On 21st October, four members of the Mara Salvatrucha criminal gang were convicted and sentenced to 20 years in prison for their participation in the murder of journalst Nicolás Humberto García. The 23-year-old indigenous community radio journalist was killed in March after refusing to join the criminal gang. García had also refused to give the gang members airtime on his radio station.

Despite this positive decision, a recent report by the Inter-American Press Association highlighted that the authorities have continued to restrict the freedoms of expression and access to public information. This situation was recently illustrated when legislator Ricardo Velásquez Parker threatened a cameraman with Telecorporación Salvadoreña. In a separate development, the Mayor of San Salvador Nayib Bukele is being investigated for allegedly playing a role in a 2015 cyberattack against two media outlets, La Prensa Gráfica and El diario de hoy.

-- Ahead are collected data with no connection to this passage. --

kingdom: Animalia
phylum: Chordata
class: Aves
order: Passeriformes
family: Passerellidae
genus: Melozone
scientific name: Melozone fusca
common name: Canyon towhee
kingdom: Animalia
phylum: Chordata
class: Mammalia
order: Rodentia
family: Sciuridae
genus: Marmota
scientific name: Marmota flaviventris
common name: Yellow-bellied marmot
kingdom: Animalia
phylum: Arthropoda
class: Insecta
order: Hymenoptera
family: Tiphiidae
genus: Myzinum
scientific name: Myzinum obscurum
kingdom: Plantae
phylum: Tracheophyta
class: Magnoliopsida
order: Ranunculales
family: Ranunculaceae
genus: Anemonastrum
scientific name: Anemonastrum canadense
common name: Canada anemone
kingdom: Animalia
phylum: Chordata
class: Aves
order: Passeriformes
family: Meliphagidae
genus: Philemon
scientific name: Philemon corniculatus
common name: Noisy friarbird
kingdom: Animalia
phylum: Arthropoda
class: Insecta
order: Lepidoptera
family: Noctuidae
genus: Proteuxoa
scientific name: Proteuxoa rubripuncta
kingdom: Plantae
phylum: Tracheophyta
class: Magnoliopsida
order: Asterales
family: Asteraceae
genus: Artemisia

The private sector in El Salvador appears to hold a different view of the current state of freedom of expression in the country. On 27th September, the Executive Director of the National Advertisement Council (Consejo Nacional de Publicidad) described 2016 as a good year for advertisement as a result of the prevailing respect for the freedom of expression, which is at least partly a consequence of the enabling legal framework currently in place.


A step towards strengthening civil society in El Salvador was made with the establishment of the National CSO Council, a civil society initiative aimed at boosting participation by youth, women, indigenous people and LGBTI activists. The National CSO Council is part of a project on Civil Society Participation in the Americas Summit (PASCA), managed by RedLad and aimed at creating a Hemispheric Council of CSOs. According to Adela Lemus, a PASCA representative, the initiative is aimed at unifying efforts, building a common civil society agenda, and making a positive contribution:

'We want the OAS to stop viewing us as the groups that go to the summits to stir up a fuss.'

In September, the Foundation of Studies for Law Implementation (Fundación de Estudios para la Aplicación del Derecho, FESPAD) released a report on the situation of the freedom of association at the grassroots level. The report identified problems linked to lack of municipal regulations, the discretionary character of the CSO registration process, and interference in the autonomy of CSOs. FESPAD's report also highlights that the granting of legal personality to new CSOs is highly dependant on political affiliations, and that CSOs run by opposition leaders face more scrutiny during the registration process.

On 3rd October, an activist from the COMCAVIS Trans Association became the victim of a so-called 'express kidnapping'. The victim, one of COMCAVIS' board members, was attacked at gunpoint and kept prisoner for around two hours before being released unharmed. The organisation condemned the kidnapping as emblematic of the sorts of threats faced by LGBTI activists when pursuing their legitimate human rights work.